The title was something that came out of KambaramayanamKanden kanden Seethaiyai kanden. That was the idea. Because, for me, it was about two women finding their life partners, we went for Kandukondain Kandukondain. I think it was during discussions with Sujatha sir or Vairamuthu sir that we came up with this idea.

Let’s continue with the songs and the stories behind them…


For the songs, we went for key words that hadn’t come before… For Kannamoochi Yenada, I wanted the kind of Tamil that we see in Papanasam Sivan compositions, like Naan Oru Vilayaatu Bommaiya. That’s how we got the line: En manam unakkoru vilayattu bommaiya. Vairamuthu came up with Kannamoochi Yenada.
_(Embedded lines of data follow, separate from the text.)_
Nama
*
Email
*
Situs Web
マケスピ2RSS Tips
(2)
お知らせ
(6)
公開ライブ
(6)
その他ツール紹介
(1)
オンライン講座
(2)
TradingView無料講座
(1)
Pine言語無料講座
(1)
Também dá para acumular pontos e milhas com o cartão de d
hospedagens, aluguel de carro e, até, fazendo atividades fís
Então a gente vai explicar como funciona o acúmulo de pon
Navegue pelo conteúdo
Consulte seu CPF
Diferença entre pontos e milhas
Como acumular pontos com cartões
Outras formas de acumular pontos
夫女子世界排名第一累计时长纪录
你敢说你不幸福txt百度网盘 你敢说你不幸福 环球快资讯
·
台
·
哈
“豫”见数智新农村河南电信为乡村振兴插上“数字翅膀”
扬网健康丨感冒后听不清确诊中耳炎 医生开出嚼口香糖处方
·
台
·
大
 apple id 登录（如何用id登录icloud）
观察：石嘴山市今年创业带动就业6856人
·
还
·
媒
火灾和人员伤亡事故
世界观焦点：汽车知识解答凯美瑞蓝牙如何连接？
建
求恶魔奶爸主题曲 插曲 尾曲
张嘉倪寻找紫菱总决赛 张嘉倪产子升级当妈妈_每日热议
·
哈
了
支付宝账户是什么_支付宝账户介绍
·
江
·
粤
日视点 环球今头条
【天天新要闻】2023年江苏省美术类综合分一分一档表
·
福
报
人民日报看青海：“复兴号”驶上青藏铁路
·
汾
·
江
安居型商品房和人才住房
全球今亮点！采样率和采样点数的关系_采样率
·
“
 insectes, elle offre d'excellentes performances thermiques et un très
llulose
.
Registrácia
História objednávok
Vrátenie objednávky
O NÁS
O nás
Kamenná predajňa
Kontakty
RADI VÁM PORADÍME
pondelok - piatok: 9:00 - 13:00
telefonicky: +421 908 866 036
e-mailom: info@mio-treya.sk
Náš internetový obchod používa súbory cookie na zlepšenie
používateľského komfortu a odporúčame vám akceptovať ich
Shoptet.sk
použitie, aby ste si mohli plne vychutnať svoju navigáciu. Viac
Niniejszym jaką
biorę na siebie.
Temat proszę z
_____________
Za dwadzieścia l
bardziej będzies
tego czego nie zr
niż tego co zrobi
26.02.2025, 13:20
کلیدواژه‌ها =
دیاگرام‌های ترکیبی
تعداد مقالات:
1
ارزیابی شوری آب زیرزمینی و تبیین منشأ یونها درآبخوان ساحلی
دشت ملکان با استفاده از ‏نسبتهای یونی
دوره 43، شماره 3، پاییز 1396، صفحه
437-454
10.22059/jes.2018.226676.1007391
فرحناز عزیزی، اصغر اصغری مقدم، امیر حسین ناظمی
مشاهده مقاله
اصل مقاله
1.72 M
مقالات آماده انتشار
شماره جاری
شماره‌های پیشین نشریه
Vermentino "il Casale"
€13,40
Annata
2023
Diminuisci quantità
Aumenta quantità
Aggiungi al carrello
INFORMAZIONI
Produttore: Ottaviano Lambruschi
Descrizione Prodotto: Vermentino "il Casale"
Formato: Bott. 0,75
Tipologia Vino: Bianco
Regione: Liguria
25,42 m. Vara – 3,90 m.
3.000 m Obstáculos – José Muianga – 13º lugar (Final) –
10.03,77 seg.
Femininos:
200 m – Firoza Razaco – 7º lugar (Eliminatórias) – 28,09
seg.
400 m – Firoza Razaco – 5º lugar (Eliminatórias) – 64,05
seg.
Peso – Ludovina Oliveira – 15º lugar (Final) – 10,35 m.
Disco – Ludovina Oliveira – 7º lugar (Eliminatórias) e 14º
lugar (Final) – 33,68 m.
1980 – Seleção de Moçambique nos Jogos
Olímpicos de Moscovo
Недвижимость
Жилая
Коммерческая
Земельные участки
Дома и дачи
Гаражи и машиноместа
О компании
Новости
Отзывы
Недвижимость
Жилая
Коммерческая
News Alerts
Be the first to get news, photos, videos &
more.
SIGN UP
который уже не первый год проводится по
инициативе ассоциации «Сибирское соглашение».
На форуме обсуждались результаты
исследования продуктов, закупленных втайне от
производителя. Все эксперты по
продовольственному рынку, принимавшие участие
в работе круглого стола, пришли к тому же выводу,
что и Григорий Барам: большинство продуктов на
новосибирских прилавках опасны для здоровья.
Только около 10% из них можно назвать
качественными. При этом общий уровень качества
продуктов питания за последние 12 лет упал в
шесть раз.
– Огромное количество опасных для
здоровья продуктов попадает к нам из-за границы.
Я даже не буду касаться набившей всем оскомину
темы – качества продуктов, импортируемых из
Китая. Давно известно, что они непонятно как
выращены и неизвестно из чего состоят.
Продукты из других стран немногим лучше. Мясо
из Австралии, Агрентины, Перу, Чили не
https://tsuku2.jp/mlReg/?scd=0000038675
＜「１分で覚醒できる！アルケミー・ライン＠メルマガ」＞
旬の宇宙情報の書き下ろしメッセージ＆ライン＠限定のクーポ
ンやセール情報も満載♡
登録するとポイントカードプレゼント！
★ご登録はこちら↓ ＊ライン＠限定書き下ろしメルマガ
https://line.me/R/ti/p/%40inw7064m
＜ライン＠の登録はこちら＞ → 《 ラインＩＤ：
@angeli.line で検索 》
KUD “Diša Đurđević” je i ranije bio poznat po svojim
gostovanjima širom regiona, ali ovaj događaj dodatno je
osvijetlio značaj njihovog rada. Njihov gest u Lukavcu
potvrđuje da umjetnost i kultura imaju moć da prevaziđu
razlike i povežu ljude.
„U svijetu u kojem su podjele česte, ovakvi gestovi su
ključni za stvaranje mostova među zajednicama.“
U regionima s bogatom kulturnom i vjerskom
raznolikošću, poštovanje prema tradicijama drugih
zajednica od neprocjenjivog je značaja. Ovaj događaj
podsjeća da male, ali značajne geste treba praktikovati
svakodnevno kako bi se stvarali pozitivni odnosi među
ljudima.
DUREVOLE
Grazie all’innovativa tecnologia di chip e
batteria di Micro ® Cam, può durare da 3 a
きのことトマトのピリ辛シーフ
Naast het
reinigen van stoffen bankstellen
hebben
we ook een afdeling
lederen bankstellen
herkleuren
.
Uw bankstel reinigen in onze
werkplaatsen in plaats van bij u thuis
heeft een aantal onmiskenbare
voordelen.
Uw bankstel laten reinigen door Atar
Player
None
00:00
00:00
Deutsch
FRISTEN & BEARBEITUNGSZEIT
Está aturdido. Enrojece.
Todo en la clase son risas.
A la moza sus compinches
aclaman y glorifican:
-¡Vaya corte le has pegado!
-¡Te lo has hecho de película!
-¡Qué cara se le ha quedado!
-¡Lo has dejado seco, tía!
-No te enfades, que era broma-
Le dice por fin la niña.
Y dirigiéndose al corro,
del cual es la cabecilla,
There is a lot of ‘ Ka’ in the songs — Konjum Mainakale, Kandukondain Kandukondain

For Enna Solla Pogiraai, I had taken references from Pablo Neruda’s poems, like this one where a man tells ‘I love you’ to a woman not knowing that he’ll have to pass this exam day after day until the end of his life. That was the time when I had also seen Il Postino
, and seen how romantic his life was. This was before Google, so when you had to give a reference, you had to source a painting or a book. Though he is seen as a revolutionary poet, Neruda had also written several love poems, and I was very fascinated by some lines of his. I’d read these translations of poems to Vairamuthu and then he came up with the line: Illai illai solla oru ganam podhum/ Illai endra sollai thaanguvadhendral/ Innum innum enakkor jenmam vendum/ Enna solla pogiraai
. ‘ Enna solla pogirai’ was not just a man asking a question to his lady love, but also reflecting on the pain of his love. This hook line was very fascinating. I remember Rahman had come up with dummy lines that went Saajan Aao Re/ Saajan Aao Re/ Aao Re/ Aao Re as he had composed the song like a north Indian folk ballad. We had a solid struggle to get the lines Sandhana Thendralai. The song is remember more as Enna Solla Pogirai rather than with its pallavi.


What does the word Smaiyai mean?


(Laughs) Rahman always comes up with these words like Maiyya Maiyya or Chaiyya Chaiyya. The idea of the song was that of a guy who is directing, and singing about his woman and her eyes. He had already told Sowmya about her eyes in an earlier scene, with so vizhi (eye) had to be the hook. We had already used Suttrum Vizhi Sudardhaan for Aishwarya, so Rahman came up with this Smaiyai. He always comes up with these consonants like Hulla Gulla and Humma Humma while he composes. And that was the case here.

So, finally, if you were to revisit these characters now, what do you think they are doing, 20 years later?

(Laughs) I don’t know what to say to this. Manohar might have made quite a few successful films and become a famous director. Sowmya would have become a rich person with a software company. Meenakshi would have probably sung quite a few chartbusting songs, some of them for Rahman also. Captain Bala’s flower business would have also done really well, I think.